• [EXERCISE 1] In the entries below, take the lines between the one holding "text Le présent" and the one holding "subtitle Intitulé et", inclusive, and write them out again with "marché" changed to "contrat" and nothing else altered.
-- TEXT TO READ start --
# MLflow Tracking Example

MLflow is organized into four components: **Tracking**, **Projects**, **Models**, and **Model Registry**. You can use each of these components on their own—for example, maybe you want to export models in MLflow’s model format without using Tracking or Projects—but they are also designed to work well together. So this notebook will focus on only the **Tracking** component within the PySpark environment. 

### Why is tracking useful/important?

Machine learning typically requires experimenting with a diverse set of hyperparameter tuning techniques, data preparation steps, and algorithms to build a model that maximizes some target metric. Given this complexity, building a machine learning model can therefore be challenging for a couple of reasons:

1. **It’s difficult to keep track of experiments.** When you are just working with files on your laptop, or with an interactive notebook, how do you tell which data, code and parameters went into getting a particular result?
-- TEXT TO READ end --
-- RECORD EXTRACTS start --
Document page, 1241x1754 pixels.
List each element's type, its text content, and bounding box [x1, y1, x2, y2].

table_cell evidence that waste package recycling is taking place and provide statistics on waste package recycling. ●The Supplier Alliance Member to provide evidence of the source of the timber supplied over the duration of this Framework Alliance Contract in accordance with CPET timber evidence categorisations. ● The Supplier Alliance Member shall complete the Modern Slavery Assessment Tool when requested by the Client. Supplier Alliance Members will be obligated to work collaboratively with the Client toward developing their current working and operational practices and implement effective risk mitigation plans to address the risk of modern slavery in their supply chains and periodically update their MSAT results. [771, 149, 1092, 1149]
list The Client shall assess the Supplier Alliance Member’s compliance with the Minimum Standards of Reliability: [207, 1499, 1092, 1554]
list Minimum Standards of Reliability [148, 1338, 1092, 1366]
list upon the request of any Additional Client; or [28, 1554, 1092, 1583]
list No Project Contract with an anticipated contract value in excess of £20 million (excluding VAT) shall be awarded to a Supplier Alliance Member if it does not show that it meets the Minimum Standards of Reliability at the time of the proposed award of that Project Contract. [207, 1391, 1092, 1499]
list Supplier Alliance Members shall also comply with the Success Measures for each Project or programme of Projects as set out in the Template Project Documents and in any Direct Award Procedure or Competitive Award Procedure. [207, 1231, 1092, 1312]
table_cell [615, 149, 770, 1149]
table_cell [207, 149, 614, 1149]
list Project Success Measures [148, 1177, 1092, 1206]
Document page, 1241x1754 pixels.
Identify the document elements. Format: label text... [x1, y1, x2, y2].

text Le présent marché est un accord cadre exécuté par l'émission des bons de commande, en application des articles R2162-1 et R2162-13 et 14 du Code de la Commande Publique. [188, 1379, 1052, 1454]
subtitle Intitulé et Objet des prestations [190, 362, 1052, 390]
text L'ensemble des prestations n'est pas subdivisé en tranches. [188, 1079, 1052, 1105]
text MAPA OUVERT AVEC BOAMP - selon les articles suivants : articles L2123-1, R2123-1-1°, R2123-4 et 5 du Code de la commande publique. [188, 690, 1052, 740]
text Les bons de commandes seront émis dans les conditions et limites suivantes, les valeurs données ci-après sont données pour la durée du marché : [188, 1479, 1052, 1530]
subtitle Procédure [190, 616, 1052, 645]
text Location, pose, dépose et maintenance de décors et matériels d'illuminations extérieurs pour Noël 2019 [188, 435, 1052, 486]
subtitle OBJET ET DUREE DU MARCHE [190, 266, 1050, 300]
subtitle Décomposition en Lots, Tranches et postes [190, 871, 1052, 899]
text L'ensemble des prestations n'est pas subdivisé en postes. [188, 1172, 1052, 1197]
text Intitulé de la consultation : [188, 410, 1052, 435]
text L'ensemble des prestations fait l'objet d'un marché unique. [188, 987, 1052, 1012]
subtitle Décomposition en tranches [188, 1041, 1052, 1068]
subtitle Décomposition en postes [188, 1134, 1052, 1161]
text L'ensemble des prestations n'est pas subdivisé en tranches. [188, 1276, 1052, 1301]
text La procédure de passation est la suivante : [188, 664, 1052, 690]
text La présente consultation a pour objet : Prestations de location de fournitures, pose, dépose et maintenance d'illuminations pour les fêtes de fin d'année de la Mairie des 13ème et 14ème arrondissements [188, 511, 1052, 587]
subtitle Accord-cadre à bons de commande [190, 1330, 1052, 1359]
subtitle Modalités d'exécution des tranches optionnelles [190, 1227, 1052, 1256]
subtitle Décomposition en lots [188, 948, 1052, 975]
-- RECORD EXTRACTS end --
• [EXERCISE 2] Please pull out the passage of the MLflow Tracking text above between "MLflow is organized" and "the PySpark environment.", inclusive, copying it word for word.

• [EXERCISE SOLUTION 1]
text Le présent contrat est un accord cadre exécuté par l'émission des bons de commande, en application des articles R2162-1 et R2162-13 et 14 du Code de la Commande Publique. [188, 1379, 1052, 1454]
subtitle Intitulé et Objet des prestations [190, 362, 1052, 390]

• [EXERCISE SOLUTION 2]
MLflow is organized into four components: **Tracking**, **Projects**, **Models**, and **Model Registry**. You can use each of these components on their own—for example, maybe you want to export models in MLflow’s model format without using Tracking or Projects—but they are also designed to work well together. So this notebook will focus on only the **Tracking** component within the PySpark environment.